I used to be frankly surprised by the picket high quality of the ensemble. If the Razzies included theater, “Invincible” could be one of many 12 months’s large winners. (Hunt would safe my vote, although Jon Patrick Walker, who performs the meddlesome Friar as a sort of middle-aged surfer dude, could be a powerful runner-up.)

However fine-tuned characterizations aren’t the precedence. These performers will need to have been chosen for his or her singing prowess. And in that respect, they don’t disappoint. The vocal chops of the corporate had me imagining a casting name for “The Voice.”

I grew up on Benatar’s music, and although I don’t have any tracks in my music library, I couldn’t assist lip-syncing alongside to her still-inescapable hits. The present, sadly, shoehorns in too many songs. And even the numbers that lend themselves to the thematic materials (“Love Is a Battlefield,” “Shadows of the Night,” “Heartbreaker,” “We Belong”) fail to poetically resonate.

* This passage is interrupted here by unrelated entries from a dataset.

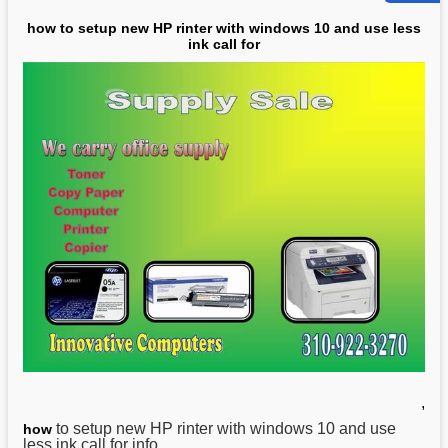
how to setup new HP rinter with windows 10 and use less
ink call for
,
to setup new HP rinter with windows 10 and use
how
less ink call for info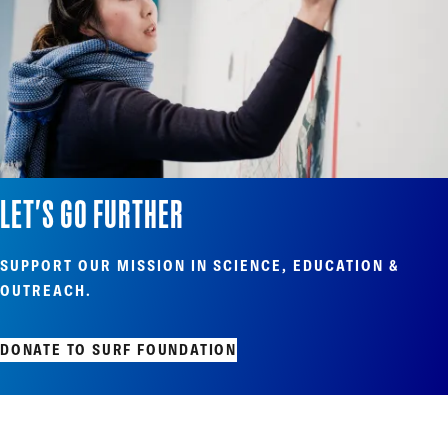
LET'S GO FURTHER
SUPPORT OUR MISSION IN SCIENCE, EDUCATION &
OUTREACH.
DONATE TO SURF FOUNDATION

However that’s as a result of the hooks and the grooves are designed for a unique goal. All of the retooling on the planet can’t disguise this fundamental reality. Jukebox musicals can typically be giddy enjoyable, however there are creative limits that have to be confronted.


The place: Wallis Annenberg Middle for the Performing Arts, 9390 N. Santa Monica Blvd., Beverly Hills
When: 7:30 p.m. Tuesdays by Fridays, 2 and seven:30 p.m. Saturdays, 2 and seven p.m. Sundays. Ends Dec. 18.
Tickets: $29-$125
Info: (310) 746-4000 or
Working time: Approx. 1 hour and 45 minutes, with no intermission
COVID protocol: Masks are strongly really useful.